Título: Um laboratório todo novo, para não cair na ilegalidade
Autor: Herton Escobar
Fonte: O Estado de São Paulo, 07/08/2005, Vida&, p. A20

Os pesquisadores que ainda se aventuram a trabalhar com células-tronco de embriões humanos nos Estados Unidos precisam ser extremamente cautelosos para não cair na ilegalidade. Mesmo que a pesquisa e as linhagens celulares sejam financiadas com dinheiro da iniciativa privada, as restrições impostas pelo governo Bush continuam valendo. Nos laboratórios onde se trabalha com células de embriões humanos, nada pode ser pago com dinheiro federal: nem os pesquisadores, nem as células, nem as máquinas usadas para pesquisá-las. "Até a secretária precisa ser paga, pelo menos parcialmente, com dinheiro privado. Caso contrário, não poderia nem atender o telefone", conta o pesquisador alemão Stefan Heller, da Faculdade de Medicina de Harvard. Ele possui um laboratório de pesquisa - financiado com recursos federais - no sexto andar do Massachusetts Eye and Ear Infirmary, um hospital de Boston especializado em olhos e ouvidos. Há cinco anos, sua equipe utiliza o espaço para estudar os mecanismos celulares e genéticos da surdez, incluindo o uso de células embrionárias de camundongos.
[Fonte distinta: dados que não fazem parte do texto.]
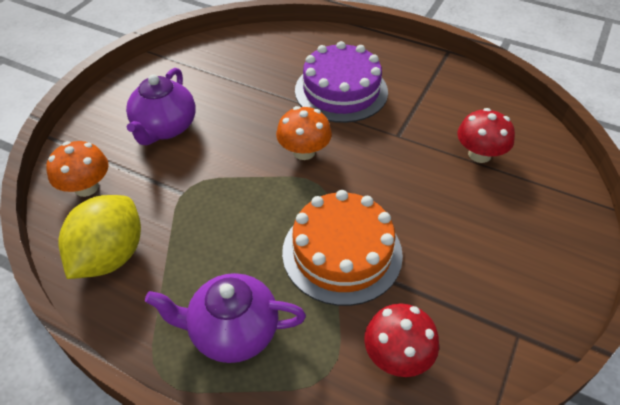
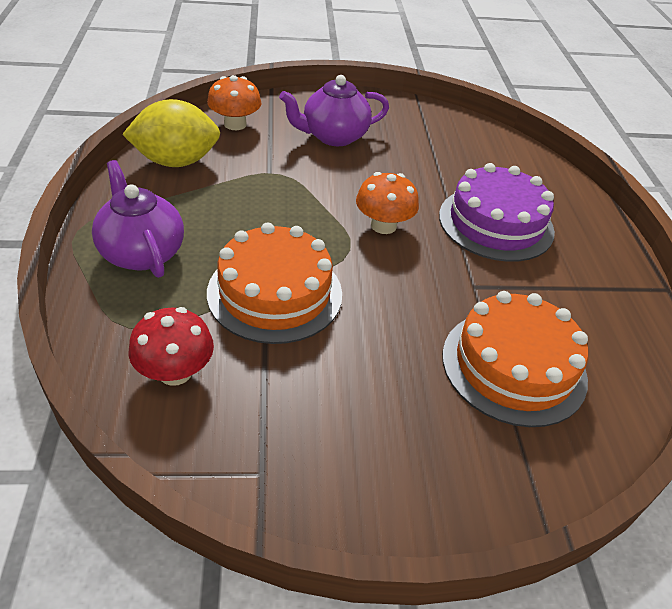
camera: 55 degrees right, 5 degrees down
red mushroom [458,108,515,163] -> orange cake [442,291,588,427]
Mais recentemente, entretanto, quando resolveu trabalhar com células-tronco de embriões humanos, foi obrigado a montar um laboratório totalmente separado, três andares abaixo. Tudo bancado pela iniciativa privada. "Toda a infra-estrutura teve de ser duplicada, máquinas e equipe", conta Heller. "Quando a política nacional mudar, teremos US$ 30 mil em equipamentos que não vamos precisar mais."

Heller trabalha com três linhagens de células-tronco embrionárias humanas doadas por Doug Melton - um outro pesquisador de Harvard que, inconformado com a política de Bush, está desenvolvendo linhagens com dinheiro privado e distribuindo células de graça para quem quiser pesquisá-las. Ele espera reproduzir em células humanas os resultados que já obteve em experimentos com animais. No fim de 2003, sua equipe publicou uma pesquisa pioneira: a diferenciação de células-tronco embrionárias de camundongo em células sensoriais do ouvido.

Com base nesses resultados, o pesquisador estuda a possibilidade de usar células-tronco de embriões humanos para o tratamento da perda de audição, comumente causada pela deterioração dessas células sensoriais no ouvido interno. Ou, então, para testar técnicas de regeneração celular em laboratório. "Seria como ter um ouvido humano num tubo de ensaio", explica Heller. "Poderemos testar diversos tipos de drogas e tratamentos in vitro."

PRIMEIROS PASSOS NO BRASIL

No Brasil, a pesquisa com células-tronco de embriões humanos só foi autorizada no início deste ano, com a aprovação da nova Lei de Biossegurança. A legislação permite o uso apenas de embriões "sobressalentes" produzidos por fertilização in vitro, que estejam congelados há pelo menos três anos e que sejam doados para pesquisa com o consentimento dos pais.

As pesquisas ainda estão em fase de planejamento. O primeiro edital federal para projetos nessa área foi lançado em abril, no valor de R$ 11 milhões.